Problems to solve:
• A. In the excerpt on 1920s flapper undergarments, which corset was replaced by garments designed to flatten the chest, hips and derriere?
• B. Reproduce word for word the passage of the excerpt on 1920s flapper undergarments from "The flapper silhouette" to "and visible lines.".

The flapper silhouette was distinctive, and if you’re a fan of PBS’s “Downton Abbey,” you’ve seen it in full effect this season: angular (basically rectangular), androgynous, slender and straight. It was influenced by Braque, Picasso, Leger and others artists whose work had hard, geometric forms and visible lines.
Undergarments worn in the 1920s were a steep departure from the waist-sucking, back-arching corsets of the previous decades. Gone was the Edwardian S-curve corset, meant to shrink the waist and emphasize the backside. It was replaced with garments designed to flatten the chest, hips and derriere.
Examples of the figure that women were seeking can be seen in the following ad for Gossard lingerie from 1926. If you didn’t have that shape naturally, and you wanted a Twiggyesque body, that androgynous and iconic look from the 1960s that had its roots in the ’20s, a few underthings could help you along.

Gossard’s line of undergarments, 1926. via Gatochy
One of the more well-known garments of the time was called a step-in. The Gossard ad describes its version as “extremely pliable and often boneless.” These garments, usually made of silk or cotton, were loose, short and lightweight (often with a snap or button closure between the legs). In Flapper Jane, in the September 9, 1925, issue of The New Republic, the writer Bruce Bliven described what a young flapper wore.

Given records:
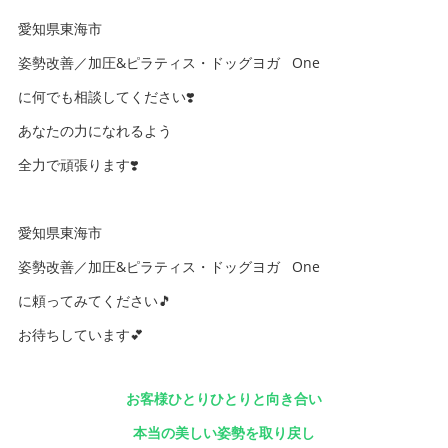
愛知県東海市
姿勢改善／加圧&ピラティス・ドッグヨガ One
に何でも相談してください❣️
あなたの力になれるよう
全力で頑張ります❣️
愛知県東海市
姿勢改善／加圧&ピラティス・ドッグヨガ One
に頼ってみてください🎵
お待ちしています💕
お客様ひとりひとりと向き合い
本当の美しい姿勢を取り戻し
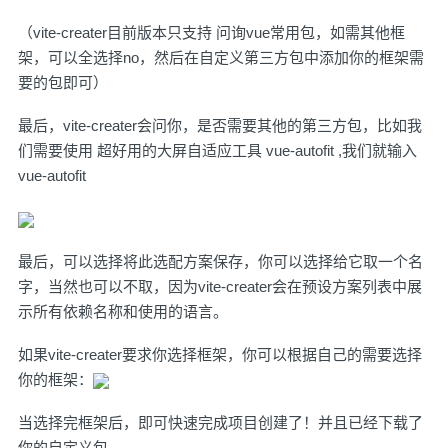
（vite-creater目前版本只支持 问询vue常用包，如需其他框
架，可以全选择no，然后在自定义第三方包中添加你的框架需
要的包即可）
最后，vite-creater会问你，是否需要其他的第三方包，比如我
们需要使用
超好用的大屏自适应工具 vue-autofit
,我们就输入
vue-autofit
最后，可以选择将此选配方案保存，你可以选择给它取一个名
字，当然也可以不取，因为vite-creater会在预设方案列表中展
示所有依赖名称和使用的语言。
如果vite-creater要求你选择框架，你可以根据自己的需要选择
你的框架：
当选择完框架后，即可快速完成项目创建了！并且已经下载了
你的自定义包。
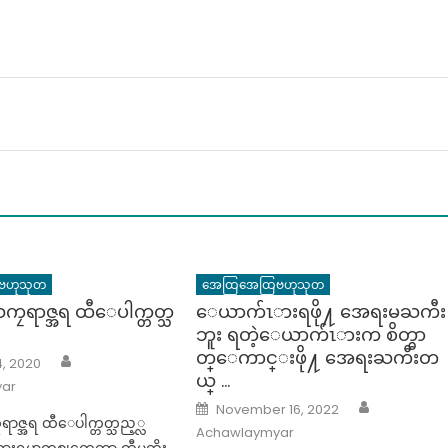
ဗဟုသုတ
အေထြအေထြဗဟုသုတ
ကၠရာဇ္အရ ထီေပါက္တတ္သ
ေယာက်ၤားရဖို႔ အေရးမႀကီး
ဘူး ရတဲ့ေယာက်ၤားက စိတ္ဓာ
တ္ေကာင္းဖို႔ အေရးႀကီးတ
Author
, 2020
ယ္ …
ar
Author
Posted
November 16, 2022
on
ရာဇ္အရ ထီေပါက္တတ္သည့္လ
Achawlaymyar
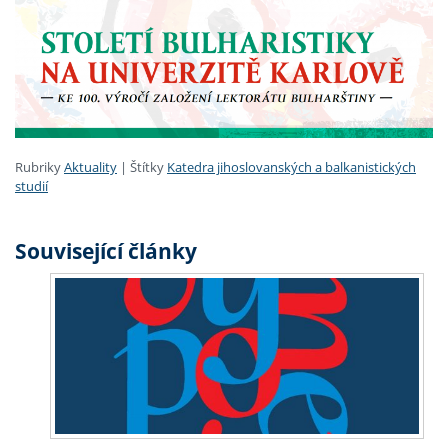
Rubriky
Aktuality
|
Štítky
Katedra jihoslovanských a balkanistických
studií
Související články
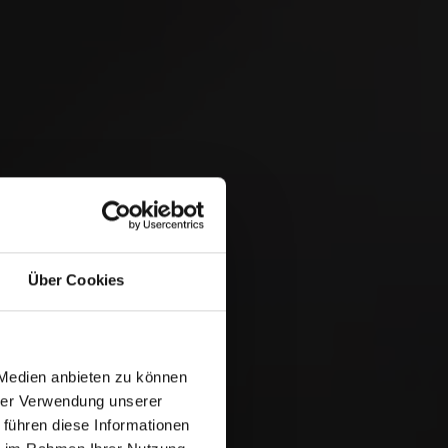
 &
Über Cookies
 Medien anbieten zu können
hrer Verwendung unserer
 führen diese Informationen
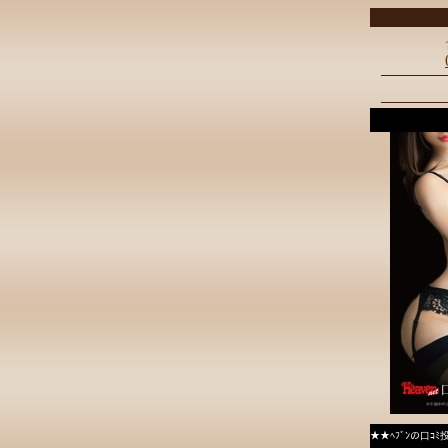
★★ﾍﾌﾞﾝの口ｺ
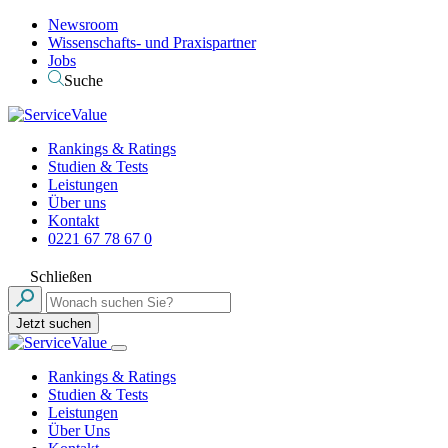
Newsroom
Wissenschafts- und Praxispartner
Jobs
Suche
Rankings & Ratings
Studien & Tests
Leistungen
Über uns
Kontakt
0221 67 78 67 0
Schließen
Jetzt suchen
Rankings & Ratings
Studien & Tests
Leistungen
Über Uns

Answer list:
• A. The Edwardian S-curve corset.

• B.
The flapper silhouette was distinctive, and if you’re a fan of PBS’s “Downton Abbey,” you’ve seen it in full effect this season: angular (basically rectangular), androgynous, slender and straight. It was influenced by Braque, Picasso, Leger and others artists whose work had hard, geometric forms and visible lines.